*PROBLEM:* Exactly the lines below starting at the line with "Working with u" and ending at the line with "deploy on push" are wanted, with both ends included. Leave out the pictures and add no other lines.
#####
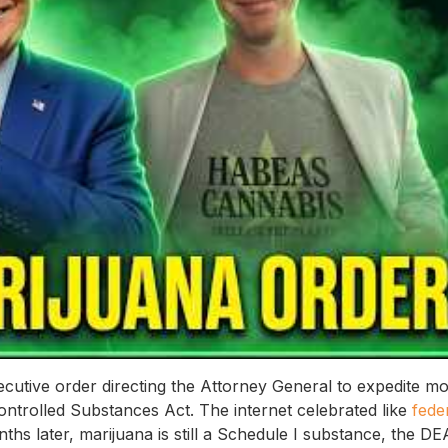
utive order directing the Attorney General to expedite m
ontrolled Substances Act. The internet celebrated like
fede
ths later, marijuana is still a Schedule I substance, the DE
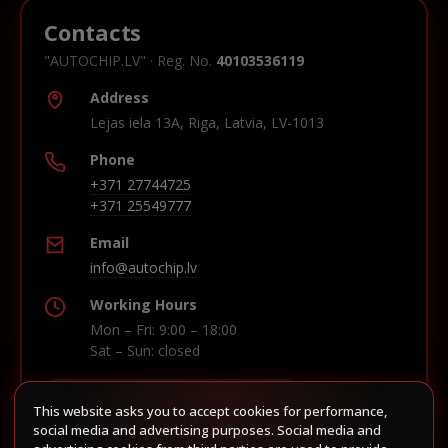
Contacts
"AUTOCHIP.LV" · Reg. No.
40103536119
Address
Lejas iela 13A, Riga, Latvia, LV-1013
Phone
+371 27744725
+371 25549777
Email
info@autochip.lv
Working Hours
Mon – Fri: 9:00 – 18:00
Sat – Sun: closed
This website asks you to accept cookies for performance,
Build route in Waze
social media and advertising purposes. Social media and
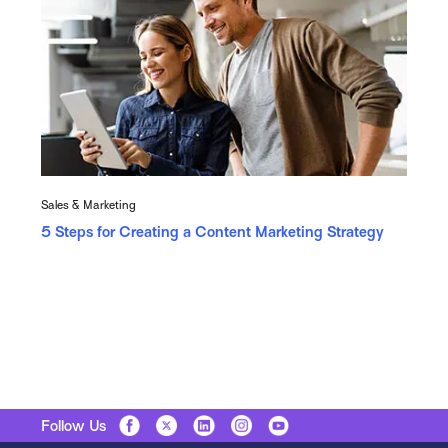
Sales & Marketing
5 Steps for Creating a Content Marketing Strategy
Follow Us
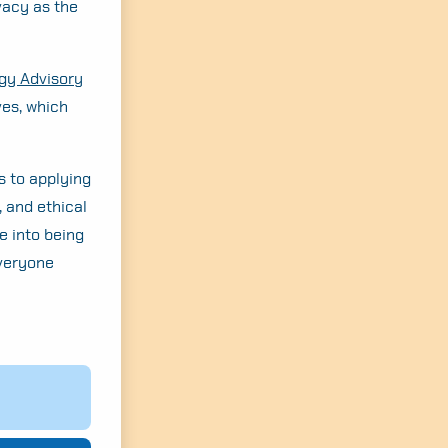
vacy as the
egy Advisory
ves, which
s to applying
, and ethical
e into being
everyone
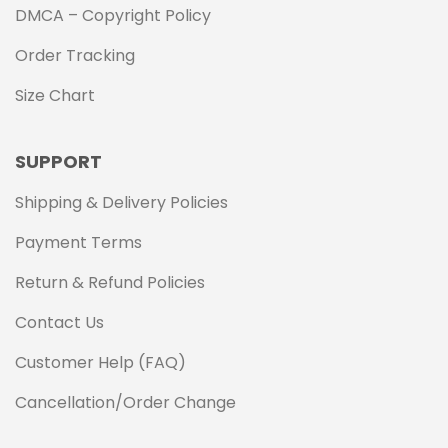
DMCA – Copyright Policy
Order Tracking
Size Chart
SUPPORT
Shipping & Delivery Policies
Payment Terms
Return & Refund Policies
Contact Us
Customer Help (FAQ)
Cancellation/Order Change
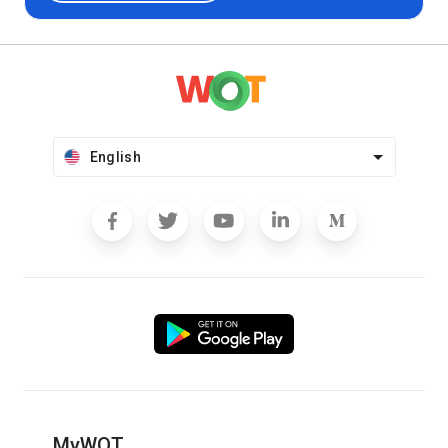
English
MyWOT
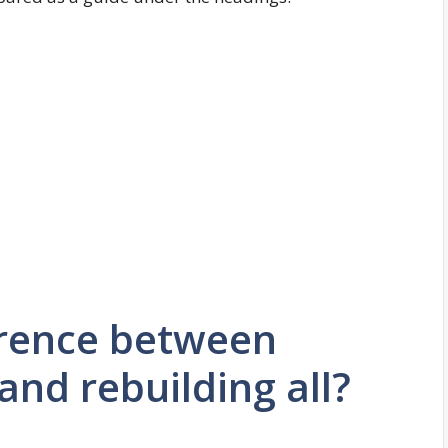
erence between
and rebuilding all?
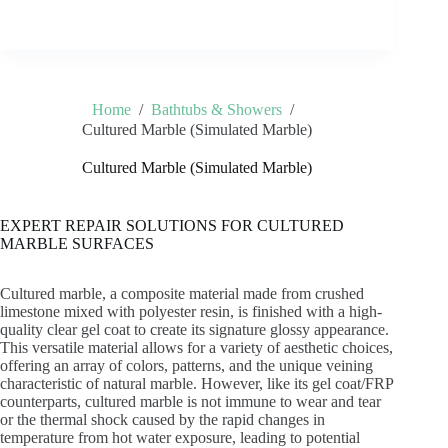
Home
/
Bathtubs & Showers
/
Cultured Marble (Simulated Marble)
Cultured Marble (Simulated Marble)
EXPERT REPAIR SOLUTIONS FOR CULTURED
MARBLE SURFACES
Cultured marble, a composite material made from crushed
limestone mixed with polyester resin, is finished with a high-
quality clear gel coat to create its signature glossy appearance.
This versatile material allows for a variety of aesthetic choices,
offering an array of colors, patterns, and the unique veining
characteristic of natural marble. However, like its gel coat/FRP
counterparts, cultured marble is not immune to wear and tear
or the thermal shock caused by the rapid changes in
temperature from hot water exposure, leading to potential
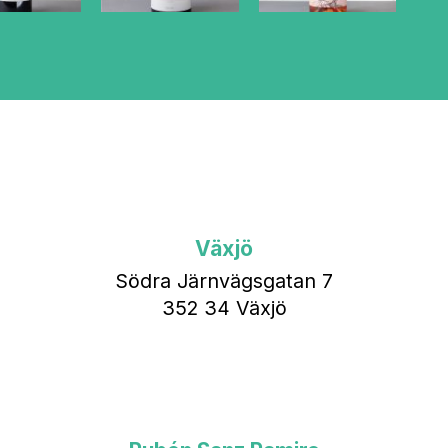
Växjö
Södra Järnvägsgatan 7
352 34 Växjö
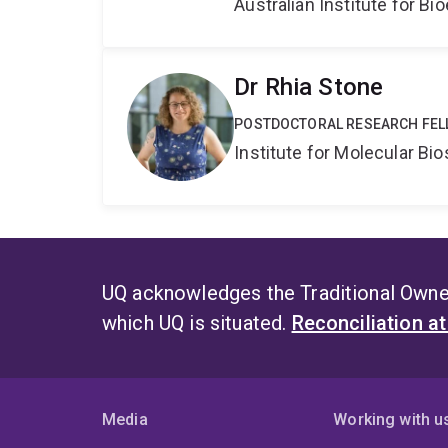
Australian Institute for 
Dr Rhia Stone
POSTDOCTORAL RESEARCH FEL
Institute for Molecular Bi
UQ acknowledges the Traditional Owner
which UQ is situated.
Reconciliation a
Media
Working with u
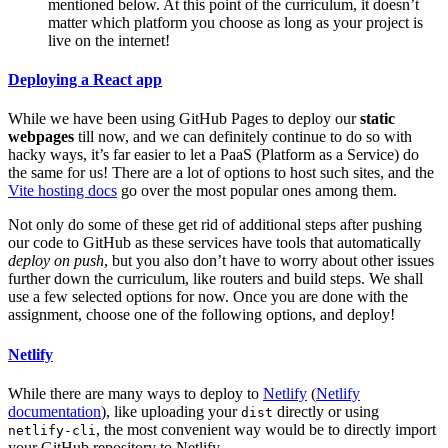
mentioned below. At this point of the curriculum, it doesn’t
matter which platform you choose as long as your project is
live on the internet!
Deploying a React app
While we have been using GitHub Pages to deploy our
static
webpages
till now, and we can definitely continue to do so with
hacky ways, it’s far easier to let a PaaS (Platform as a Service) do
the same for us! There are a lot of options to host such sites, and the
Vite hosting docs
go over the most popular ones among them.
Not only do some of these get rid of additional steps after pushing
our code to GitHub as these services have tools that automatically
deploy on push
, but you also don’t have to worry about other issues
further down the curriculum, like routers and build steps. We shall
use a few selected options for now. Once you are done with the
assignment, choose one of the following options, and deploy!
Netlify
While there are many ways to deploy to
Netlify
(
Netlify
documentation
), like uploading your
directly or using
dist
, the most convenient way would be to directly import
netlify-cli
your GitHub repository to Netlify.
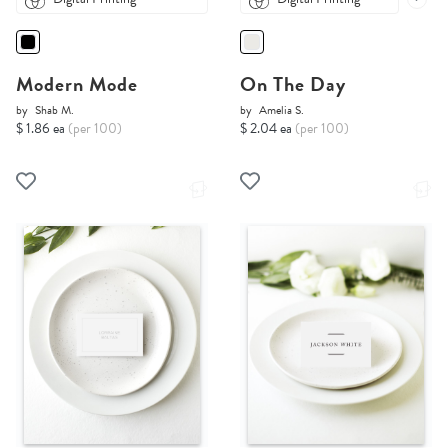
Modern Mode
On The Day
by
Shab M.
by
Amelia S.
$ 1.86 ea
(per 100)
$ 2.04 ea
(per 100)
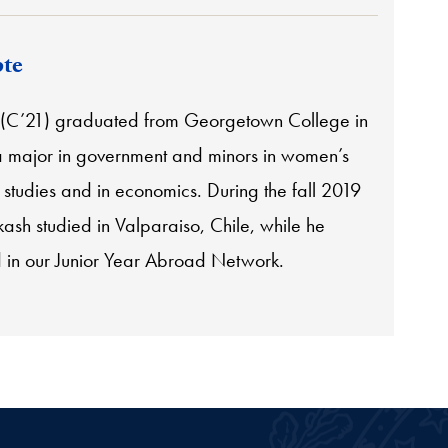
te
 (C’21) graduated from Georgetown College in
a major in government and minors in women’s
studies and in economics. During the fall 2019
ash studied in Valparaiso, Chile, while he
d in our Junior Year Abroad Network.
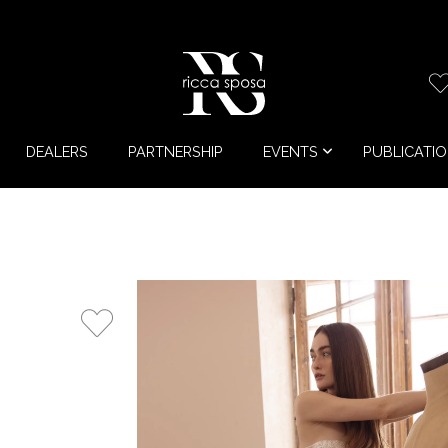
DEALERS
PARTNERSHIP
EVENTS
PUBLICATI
#####
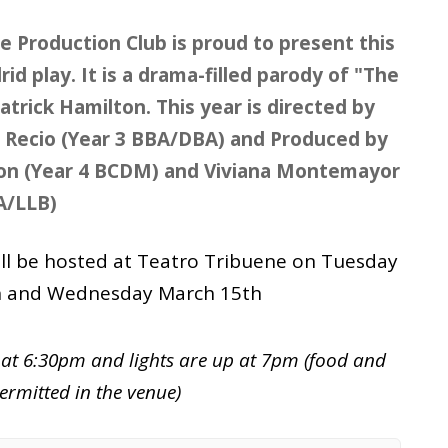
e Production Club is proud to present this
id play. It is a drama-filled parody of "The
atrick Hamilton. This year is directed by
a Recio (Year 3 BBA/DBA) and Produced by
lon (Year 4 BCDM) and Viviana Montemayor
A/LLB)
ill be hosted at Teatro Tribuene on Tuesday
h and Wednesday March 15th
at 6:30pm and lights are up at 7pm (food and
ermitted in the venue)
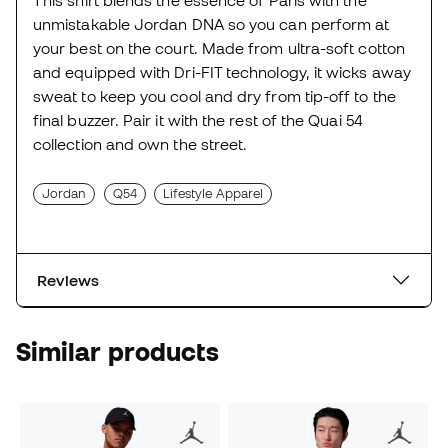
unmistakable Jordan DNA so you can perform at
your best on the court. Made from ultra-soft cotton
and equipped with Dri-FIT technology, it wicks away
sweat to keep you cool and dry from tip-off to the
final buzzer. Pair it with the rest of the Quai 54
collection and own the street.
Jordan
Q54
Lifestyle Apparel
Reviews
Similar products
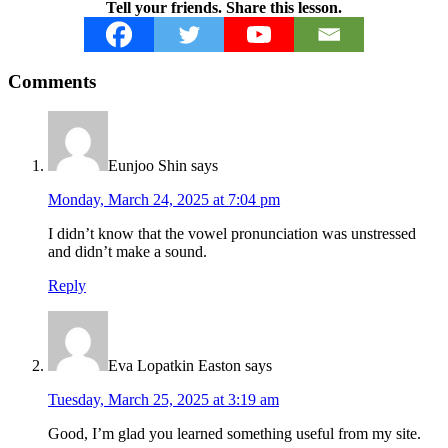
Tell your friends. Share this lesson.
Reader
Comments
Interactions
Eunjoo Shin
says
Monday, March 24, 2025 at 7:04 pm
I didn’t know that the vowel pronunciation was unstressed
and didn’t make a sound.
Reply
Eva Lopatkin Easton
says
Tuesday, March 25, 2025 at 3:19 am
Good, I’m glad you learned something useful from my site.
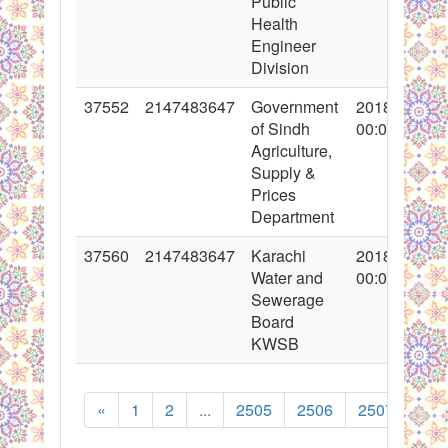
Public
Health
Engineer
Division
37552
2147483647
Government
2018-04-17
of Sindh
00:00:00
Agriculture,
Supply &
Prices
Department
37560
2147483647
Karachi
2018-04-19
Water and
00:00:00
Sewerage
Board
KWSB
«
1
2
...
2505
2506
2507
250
#####
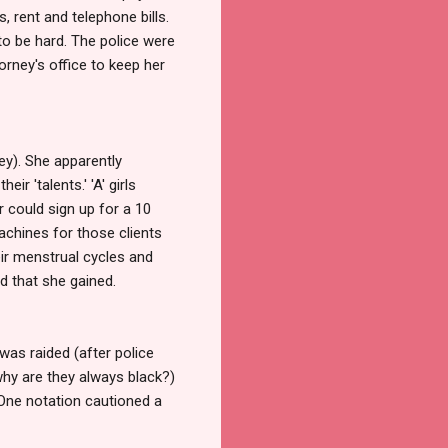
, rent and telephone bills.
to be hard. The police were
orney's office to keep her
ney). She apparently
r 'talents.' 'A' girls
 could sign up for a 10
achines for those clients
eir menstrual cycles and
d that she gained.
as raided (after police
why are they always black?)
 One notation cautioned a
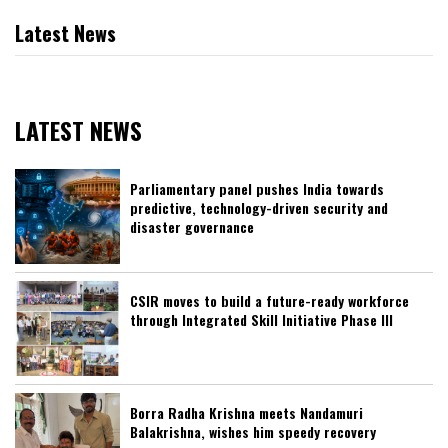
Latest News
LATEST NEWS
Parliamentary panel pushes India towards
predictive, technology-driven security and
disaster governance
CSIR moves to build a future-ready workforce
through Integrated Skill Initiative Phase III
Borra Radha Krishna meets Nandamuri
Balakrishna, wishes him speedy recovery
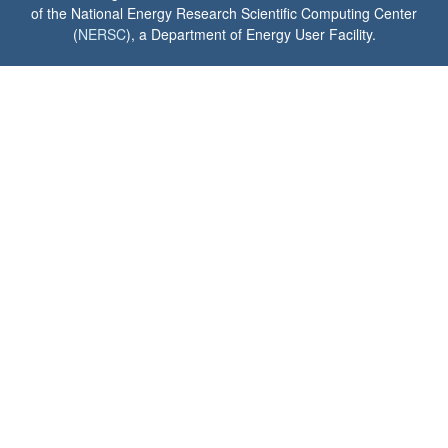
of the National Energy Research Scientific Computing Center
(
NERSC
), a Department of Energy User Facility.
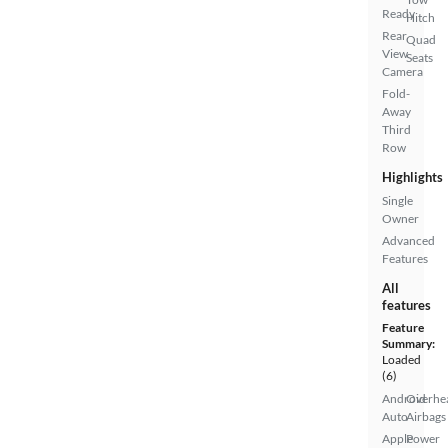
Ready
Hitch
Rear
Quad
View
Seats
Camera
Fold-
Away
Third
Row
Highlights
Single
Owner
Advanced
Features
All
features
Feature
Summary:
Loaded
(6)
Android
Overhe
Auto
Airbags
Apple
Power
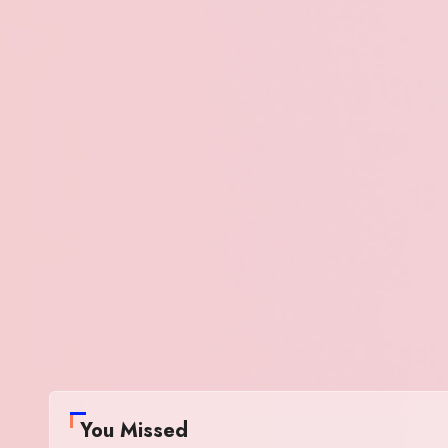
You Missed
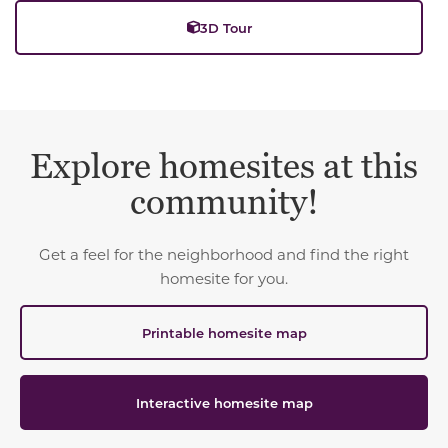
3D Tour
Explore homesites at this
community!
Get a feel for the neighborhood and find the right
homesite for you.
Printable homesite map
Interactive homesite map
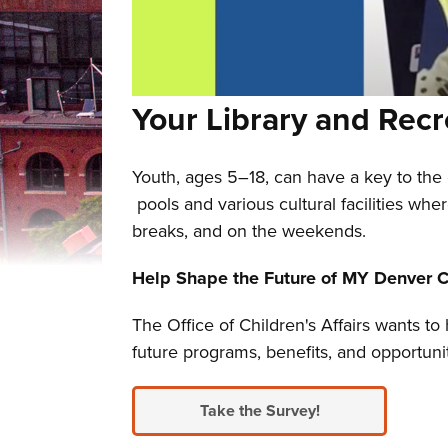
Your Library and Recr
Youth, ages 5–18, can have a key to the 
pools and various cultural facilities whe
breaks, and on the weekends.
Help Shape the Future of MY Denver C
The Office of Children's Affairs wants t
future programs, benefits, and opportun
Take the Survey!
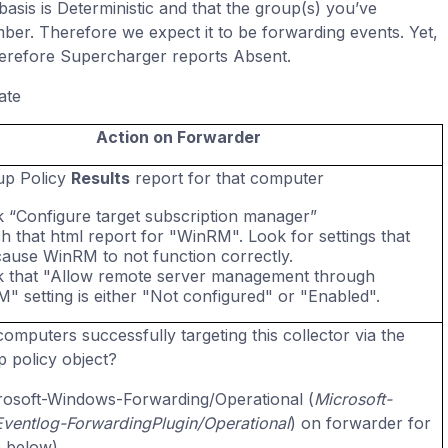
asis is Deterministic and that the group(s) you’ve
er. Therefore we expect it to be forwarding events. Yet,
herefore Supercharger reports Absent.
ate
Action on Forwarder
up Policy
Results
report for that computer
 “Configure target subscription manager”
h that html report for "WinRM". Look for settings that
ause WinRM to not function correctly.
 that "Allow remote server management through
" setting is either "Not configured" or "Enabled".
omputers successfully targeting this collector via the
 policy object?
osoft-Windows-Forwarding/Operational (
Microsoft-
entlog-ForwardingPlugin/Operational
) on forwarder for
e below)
#####
*ANSWER TO THIS PROBLEM:*
Working with u
mentioned below. At this point of the curriculum, it doesn’t
matter which platform you choose as long as your project is
live on the internet!
Deploying a React app
While we have been using GitHub Pages to deploy our
static
webpages
till now, and we can definitely continue to do so with
hacky ways, it’s far easier to let a PaaS (Platform as a Service) do
the same for us! There are a lot of options to host such sites, and the
Vite hosting docs
go over the most popular ones among them.
Not only do some of these get rid of additional steps after pushing
our code to GitHub as these services have tools that automatically
deploy on push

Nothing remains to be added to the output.